What is abuse exactly ? When am I in a situation where I am being abused, and when am I in reverse abusing someone else ?
This question has been haunting me lately.
There are cases when abuse is “obvious”. When I shared about descending from a lineage of black slaves from the French Caribbean, everybody would agree with me that slavery is abuse. Especially as it happened in the past, faraway from Europe, and has been officially abolished over a century and a half ago.
But what about today, in our everyday life ? What concerns me is to be able to detect when a situation is no longer “normal” and should be acted upon to end it, before it creates too much damage.
When we look into the work space, we enter a gray zone, where abuse is more or less tolerated. It is obviously less and less so, and many policies and trainings have been put in place in most (many?) companies to deal with it. The simple fact that I can talk freely about the subject is because of how commonly acknowledged it is now that work is a place where abuse happens.
But the question is, how bad does it have to get, that it can be denounced?
Could we stop it before there is an obvious victim and harm can be easily proven ?
Could we find a way to prevent it and repair it before it needs to go to court ?
Recently I had to face what I felt was a complex situation. I started to work with someone who at first glance was performing very well in the work environment, being smart, organized, reliable and good company to work with. But slowly, I began witnessing more and more often strange and inappropriate behaviors.
What felt like it should have been simple constructive discussion, working to find together the best decision to solve a situation, transformed into impossible negotiation that could only be concluded by either complying with his ideas, or not doing anything. It had the appearance of a rational discussion, but reason was bent to resemble a closed endless maze.
I started to realize that what was at stake was no longer a rational work problem, but probably his own sense of worth that was oddly tied to earning recognition for project realizations.
I noticed how it was gradually worsening, as the guy could not bear what he felt was a dangerous sharing, or loss, of his power.
It was basically becoming impossible to collaborate on anything to find a concerted agreement, it had to be his way or mine, in obvious contradiction with an environment that heavily promoted collaboration.
I could also sense that I was not the only one experiencing this difficulty. That same behavior had caused growing damage with other workmates that were his subordinates, that did not have the power to escape the situation. Their mode of protection was to comply with imposed decisions that were sold as “collaborative, and then pretend that nothing special had happened.
And the tensions that I heard of that that person had had previously with other people, some of them having left the project, started to furiously look like pieces of a puzzle that were fitting into a way scarier picture than I had expected.

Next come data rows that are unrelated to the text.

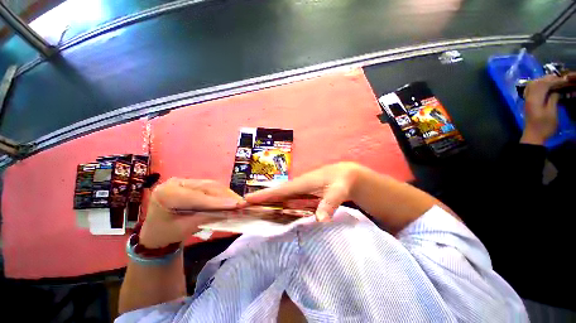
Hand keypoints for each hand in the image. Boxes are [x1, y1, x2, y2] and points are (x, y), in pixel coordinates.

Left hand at [139, 178, 244, 247]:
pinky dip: (222, 193)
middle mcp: (176, 182)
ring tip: (239, 201)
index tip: (236, 205)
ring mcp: (185, 181)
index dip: (217, 201)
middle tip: (241, 203)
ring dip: (227, 194)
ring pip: (211, 185)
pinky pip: (211, 187)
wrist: (156, 232)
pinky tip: (231, 199)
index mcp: (166, 193)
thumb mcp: (183, 229)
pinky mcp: (192, 184)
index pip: (196, 197)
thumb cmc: (165, 233)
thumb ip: (205, 218)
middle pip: (207, 187)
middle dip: (226, 195)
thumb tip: (229, 212)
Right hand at [245, 162, 361, 221]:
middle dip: (261, 200)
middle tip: (242, 208)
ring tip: (253, 212)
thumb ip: (330, 203)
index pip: (280, 190)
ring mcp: (301, 191)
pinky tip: (276, 214)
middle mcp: (298, 186)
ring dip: (268, 204)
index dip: (264, 195)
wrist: (347, 175)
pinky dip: (280, 206)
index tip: (246, 200)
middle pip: (276, 194)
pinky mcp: (304, 195)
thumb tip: (320, 220)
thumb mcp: (339, 190)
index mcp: (302, 183)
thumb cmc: (342, 180)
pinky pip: (289, 201)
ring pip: (281, 198)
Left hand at [521, 73, 574, 144]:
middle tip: (559, 78)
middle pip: (536, 83)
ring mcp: (527, 100)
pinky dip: (538, 85)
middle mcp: (528, 98)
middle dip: (548, 78)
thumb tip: (556, 90)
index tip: (564, 79)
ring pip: (533, 85)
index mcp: (534, 99)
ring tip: (554, 80)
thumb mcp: (552, 112)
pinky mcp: (528, 103)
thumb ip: (553, 99)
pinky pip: (531, 90)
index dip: (554, 80)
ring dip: (543, 81)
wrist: (533, 136)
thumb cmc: (544, 126)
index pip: (543, 84)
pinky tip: (545, 86)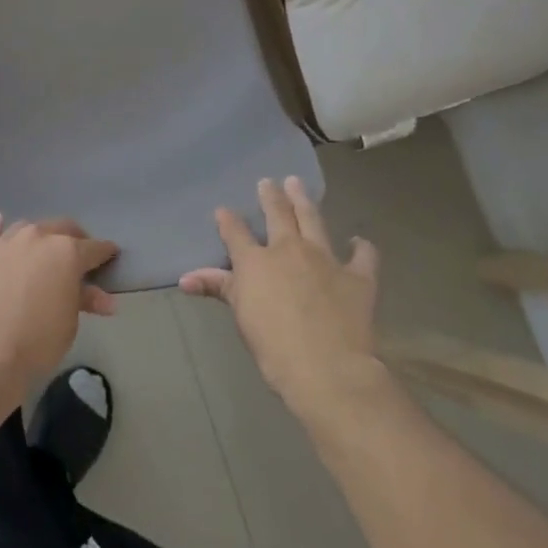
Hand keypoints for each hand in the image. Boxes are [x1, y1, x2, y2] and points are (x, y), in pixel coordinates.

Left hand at [0, 213, 117, 394]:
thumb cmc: (36, 342)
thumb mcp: (69, 324)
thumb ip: (84, 301)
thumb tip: (105, 299)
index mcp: (66, 252)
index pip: (94, 248)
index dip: (105, 252)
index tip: (111, 256)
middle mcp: (35, 237)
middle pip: (61, 228)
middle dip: (73, 238)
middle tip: (77, 254)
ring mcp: (3, 243)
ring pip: (26, 228)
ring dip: (38, 237)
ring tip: (40, 250)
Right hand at [181, 177, 384, 420]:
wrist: (326, 366)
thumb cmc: (273, 345)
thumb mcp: (240, 315)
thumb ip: (218, 289)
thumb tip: (185, 278)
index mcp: (256, 260)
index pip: (236, 232)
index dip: (227, 220)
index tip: (223, 210)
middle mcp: (289, 249)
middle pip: (278, 214)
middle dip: (271, 196)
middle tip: (268, 181)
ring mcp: (326, 258)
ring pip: (313, 220)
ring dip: (304, 201)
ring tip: (298, 184)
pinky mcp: (358, 276)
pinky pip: (362, 255)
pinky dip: (361, 247)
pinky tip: (358, 241)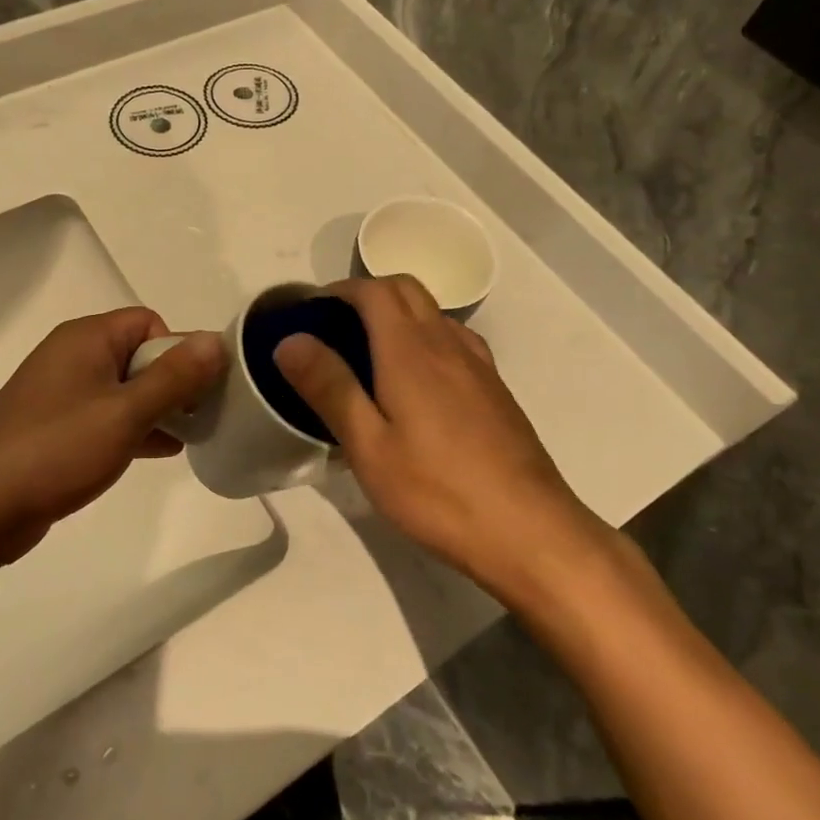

I had more power granted to me in that context than others, and made a choice to use it to stop the situation.
To be honest, a major factor in my decision to act was the fact that it was a pain in the a.. to work in those conditions, and I don’t feeI I can put up anymore with so much waste of my energy.
But the main reason I acted to stop it was because I felt that if I let the situation go unchecked, his relationship with subordinates would easily degenerate into moral harassment. And I suspect it had already happened in the previous cases I had heard about.
But it was at a stage where it would require a lot of energy to prove, and might still be dismissed as not “bad enough” to act upon.
And I really feel that’s how we let abuse happen under our watch. Slowly crawling from tolerable discomfort to irreparable damage.
Interestingly enough, the person took my acting to stop him as an attack, and behaved like he was the victim of an abuse of power.
That started a new thread of thoughts in me, adding an angle to my reflection. What struck me is how bad I felt. Because I could feel how hurt the guy was from my decision.
I felt I was the perpetrator.
It makes sense. When you abuse your power, and you cannot recognize it, anyone that takes that power from your hand becomes your enemy. And what better way to fight that, than to cast yourself as the victim of the situation.
As long as you can not acknowledge your part of responsibility in a situation, you cannot change your behavior, and you can only portray yourself in the role of the victim.
I realize that I have a deep belief that when people act inappropriately, like that person was doing, bullying people while posing as a great guy, they have a reason for it.
A reason that usually has more to do with their upbringing and experience as children than to the present situation, that had led them to create harmful beliefs for themselves, such as “to be loved and have a right to exist, I must be the one on top”.
And I truly believe that the only way to solve a situation like this and prevent it from happening again and again, is to help the person see the deep roots of their behavior so they can get free from their toxic beliefs.
But I can’t make it happen for the other person. I can say things, point toward a direction, I cannot make the person see inside themselves what is too painful to look at.
Especially if I am the one taking the responsibility to act up.
That made it a very uncomfortable situation for me. Empathy is what the guy needed to grow out of the situation. Yet, I had to cut my empathy towards him, lest it would prevent me from acting, and stopping him from abusing the people around him.
I did not find a way to act that would stop the current situation, AND allow for helping him out of the situation.
And I have now to accept that I can’t be sure I was right, and that I have no power on another person growing up out of their toxic beliefs and behaviors.